**** Available data ****

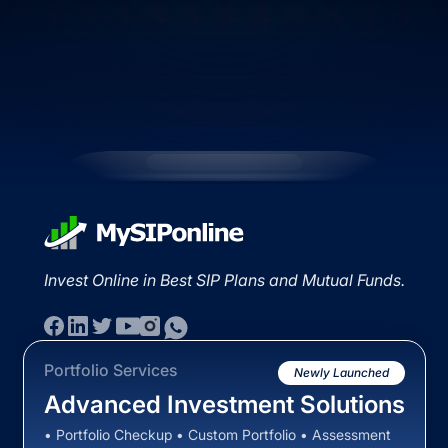
Invest Online in Best SIP Plans and Mutual Funds.
Portfolio Services
Newly Launched
Advanced Investment Solutions
• Portfolio Checkup • Custom Portfolio • Assessment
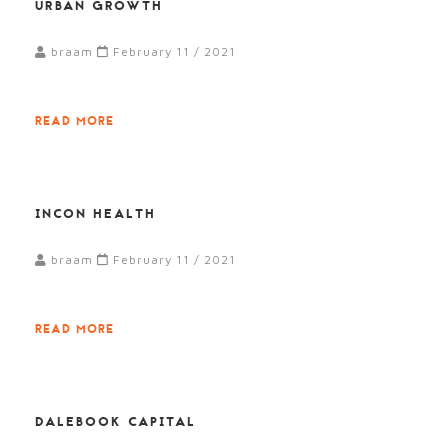
URBAN GROWTH
braam
February 11 / 2021
READ MORE
INCON HEALTH
braam
February 11 / 2021
READ MORE
DALEBOOK CAPITAL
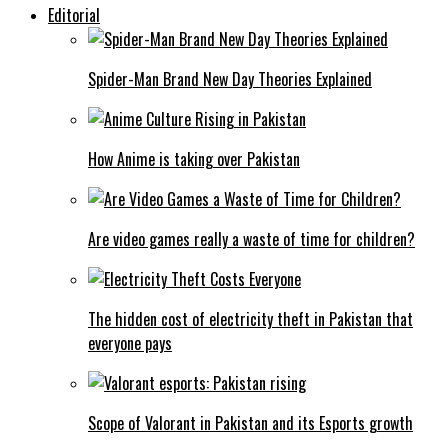
Editorial
Spider-Man Brand New Day Theories Explained
How Anime is taking over Pakistan
Are video games really a waste of time for children?
The hidden cost of electricity theft in Pakistan that
everyone pays
Scope of Valorant in Pakistan and its Esports growth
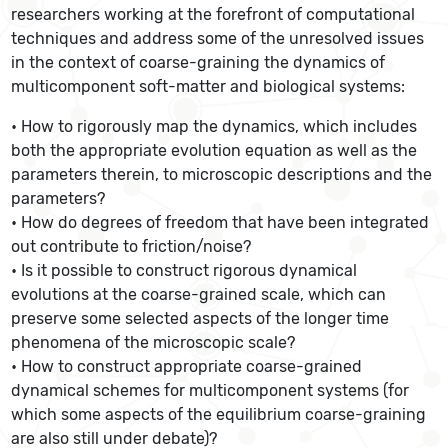
researchers working at the forefront of computational
techniques and address some of the unresolved issues
in the context of coarse-graining the dynamics of
multicomponent soft-matter and biological systems:
• How to rigorously map the dynamics, which includes
both the appropriate evolution equation as well as the
parameters therein, to microscopic descriptions and the
parameters?
• How do degrees of freedom that have been integrated
out contribute to friction/noise?
• Is it possible to construct rigorous dynamical
evolutions at the coarse-grained scale, which can
preserve some selected aspects of the longer time
phenomena of the microscopic scale?
• How to construct appropriate coarse-grained
dynamical schemes for multicomponent systems (for
which some aspects of the equilibrium coarse-graining
are also still under debate)?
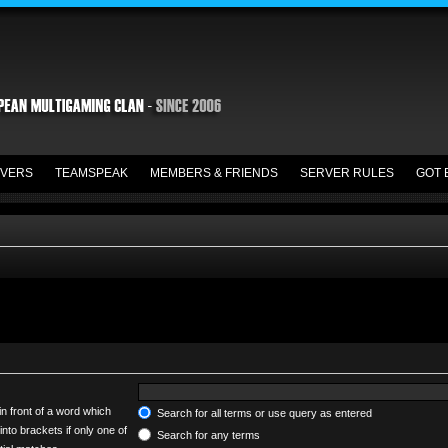
VERS
TEAMSPEAK
MEMBERS & FRIENDS
SERVER RULES
GOT 
in front of a word which
Search for all terms or use query as entered
into brackets if only one of
Search for any terms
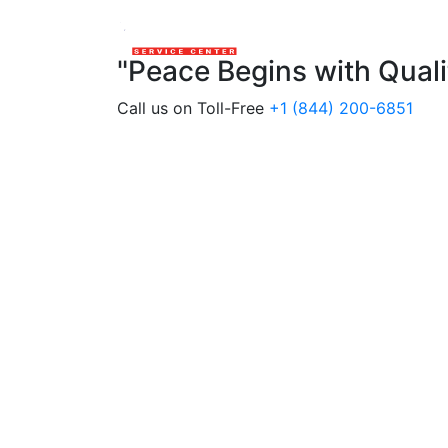
"Peace Begins with Qual
Call us on Toll-Free
+1 (844) 200-6851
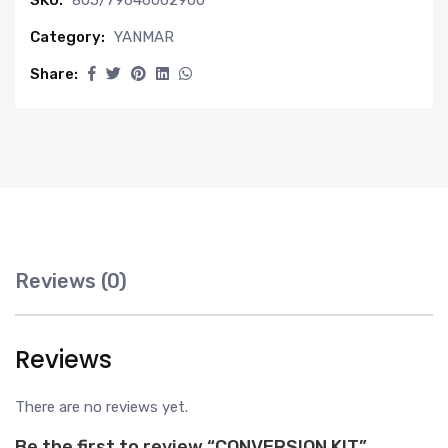
SKU:
805/79646002900
Category:
YANMAR
Share:
Reviews (0)
Reviews
There are no reviews yet.
Be the first to review “CONVERSION KIT”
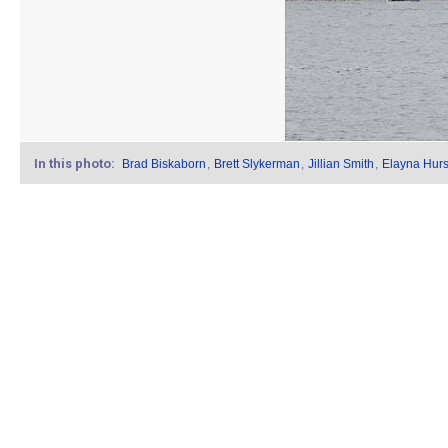
In this photo:
Brad Biskaborn
,
Brett Slykerman
,
Jillian Smith
,
Elayna Hurs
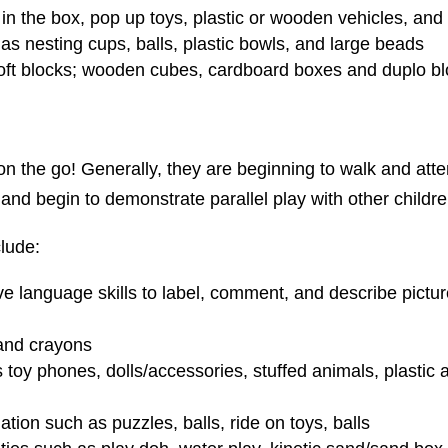
in the box, pop up toys, plastic or wooden vehicles, and
as nesting cups, balls, plastic bowls, and large beads
 soft blocks; wooden cubes, cardboard boxes and duplo b
on the go! Generally, they are beginning to walk and attem
and begin to demonstrate parallel play with other childre
lude:
ive language skills to label, comment, and describe pictu
and crayons
toy phones, dolls/accessories, stuffed animals, plastic 
tion such as puzzles, balls, ride on toys, balls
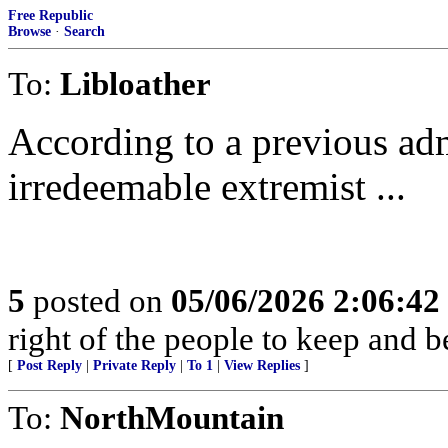
Free Republic
Browse
·
Search
To:
Libloather
According to a previous adm
irredeemable extremist ...
5
posted on
05/06/2026 2:06:4
right of the people to keep and b
[
Post Reply
|
Private Reply
|
To 1
|
View Replies
]
To:
NorthMountain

****

▶ **The task**
Extract the text read from each entry above and reproduce every line without changes. Leave the pictures out of your answer.

▶ **Task response**
Invest Online in Best SIP Plans and Mutual Funds.
Portfolio Services
Newly Launched
Advanced Investment Solutions
• Portfolio Checkup • Custom Portfolio • Assessment
URBAN GROWTH
braam
February 11 / 2021
READ MORE
INCON HEALTH
braam
February 11 / 2021
READ MORE
DALEBOOK CAPITAL
Editorial
Spider-Man Brand New Day Theories Explained
How Anime is taking over Pakistan
Are video games really a waste of time for children?
The hidden cost of electricity theft in Pakistan that
everyone pays
Scope of Valorant in Pakistan and its Esports growth
researchers working at the forefront of computational
techniques and address some of the unresolved issues
in the context of coarse-graining the dynamics of
multicomponent soft-matter and biological systems:
• How to rigorously map the dynamics, which includes
both the appropriate evolution equation as well as the
parameters therein, to microscopic descriptions and the
parameters?
• How do degrees of freedom that have been integrated
out contribute to friction/noise?
• Is it possible to construct rigorous dynamical
evolutions at the coarse-grained scale, which can
preserve some selected aspects of the longer time
phenomena of the microscopic scale?
• How to construct appropriate coarse-grained
dynamical schemes for multicomponent systems (for
which some aspects of the equilibrium coarse-graining
are also still under debate)?
VERS
TEAMSPEAK
MEMBERS & FRIENDS
SERVER RULES
GOT 
in front of a word which
Search for all terms or use query as entered
into brackets if only one of
Search for any terms
"Peace Begins with Qual
Call us on Toll-Free
+1 (844) 200-6851
SKU:
805/79646002900
Category:
YANMAR
Share:
Reviews (0)
Reviews
There are no reviews yet.
Be the first to review “CONVERSION KIT”
In this photo:
Brad Biskaborn
,
Brett Slykerman
,
Jillian Smith
,
Elayna Hurs
in the box, pop up toys, plastic or wooden vehicles, and
as nesting cups, balls, plastic bowls, and large beads
 soft blocks; wooden cubes, cardboard boxes and duplo b
on the go! Generally, they are beginning to walk and attem
and begin to demonstrate parallel play with other childre
lude:
ive language skills to label, comment, and describe pictu
and crayons
toy phones, dolls/accessories, stuffed animals, plastic 
tion such as puzzles, balls, ride on toys, balls
Free Republic
Browse
·
Search
To:
Libloather
According to a previous adm
irredeemable extremist ...
5
posted on
05/06/2026 2:06:4
right of the people to keep and b
[
Post Reply
|
Private Reply
|
To 1
|
View Replies
]
To:
NorthMountain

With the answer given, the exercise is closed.